Jason Hill’s young life was literally pummelled and flipped upside down when a car ploughed into his bike on a suburban Niddrie street more than two decades ago.
And it has taken that long for him to receive the long-term support he needs to look after his young family as he deals with the chronic and worsening pain he feels in his right knee every day as a result of the horrific incident.
“This is going to help protect us as a family, especially when I have to go in for that knee replacement, which I’ll probably need in about 10 to 15 years,” Mr Hill said. “I’m not someone who complains about much, but in a situation like this, and the serious impact it would have going forward in my life, I needed to ensure that I can look after my wife and kids.”
On that fateful day in May 1995, Mr Hill was riding his bike with a friend when a car hit him from the left as he travelled through the roundabout at the intersection of Ryder St and Hotham Rd.
The then 15-year-old slid up the car’s windshield, onto its roof and then into a telephone pole where he blacked out, before waking up to find his right patella bone broken on top of a list of other minor injuries.
“I remember when the car was just metres away from me, I knew what was going to happen and just braced myself for impact, I think I was then out for 15 minutes,” Mr Hill said. “But if I wasn’t wearing my helmet, I probably would have been dead.”
After months of rehabilitation – including initially returning to school in a wheelchair – he realised that he would never have full mobility of the knee.

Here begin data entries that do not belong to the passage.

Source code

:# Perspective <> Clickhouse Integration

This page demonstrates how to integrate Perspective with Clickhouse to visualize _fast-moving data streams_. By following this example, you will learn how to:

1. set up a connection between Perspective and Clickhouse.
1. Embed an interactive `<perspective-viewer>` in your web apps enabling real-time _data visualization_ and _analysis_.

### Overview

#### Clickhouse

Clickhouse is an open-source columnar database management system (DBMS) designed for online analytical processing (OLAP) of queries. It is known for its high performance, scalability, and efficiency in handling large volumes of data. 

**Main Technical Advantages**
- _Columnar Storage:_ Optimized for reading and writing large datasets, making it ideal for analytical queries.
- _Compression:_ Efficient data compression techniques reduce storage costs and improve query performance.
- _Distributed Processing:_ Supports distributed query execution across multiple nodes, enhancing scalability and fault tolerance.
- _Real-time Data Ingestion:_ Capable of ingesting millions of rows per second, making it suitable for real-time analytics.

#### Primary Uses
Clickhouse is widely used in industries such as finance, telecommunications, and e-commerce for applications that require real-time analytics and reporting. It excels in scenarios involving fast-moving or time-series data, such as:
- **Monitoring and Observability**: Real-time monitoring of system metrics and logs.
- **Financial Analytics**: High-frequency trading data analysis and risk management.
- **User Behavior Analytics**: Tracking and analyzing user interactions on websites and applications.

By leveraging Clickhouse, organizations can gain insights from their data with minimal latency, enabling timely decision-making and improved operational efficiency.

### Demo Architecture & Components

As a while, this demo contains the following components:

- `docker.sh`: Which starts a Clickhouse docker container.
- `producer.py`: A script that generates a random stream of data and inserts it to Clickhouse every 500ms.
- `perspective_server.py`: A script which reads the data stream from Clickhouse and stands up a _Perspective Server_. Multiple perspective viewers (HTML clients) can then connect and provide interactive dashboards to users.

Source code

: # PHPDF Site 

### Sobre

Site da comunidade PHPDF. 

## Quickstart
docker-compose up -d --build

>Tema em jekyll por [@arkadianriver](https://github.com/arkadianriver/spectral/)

Over the next few years the pain and discomfort became worse as the remaining cartilage in his knee was slowly whittled away to almost nothing, leaving him with swelling and pain that left him barely able to walk up and down stairs or bend down to pick up one of his three young children.
“It was about four years ago that I really started to feel the pain and noticed the clicking in the knee – other people actually heard the clicking,” he said. “When I started a new job in 2014 I had to go up and down stairs every day and every step I took, it felt like a knife was going into my kneecap.
“So I went to the doctor and she said I had the knee of a 65-year-old – I was 35 at the time.”
Mr Hill, 37, who now works as a sales manager, said he knew he was never going to be able to pursue a physically demanding profession due to his injuries.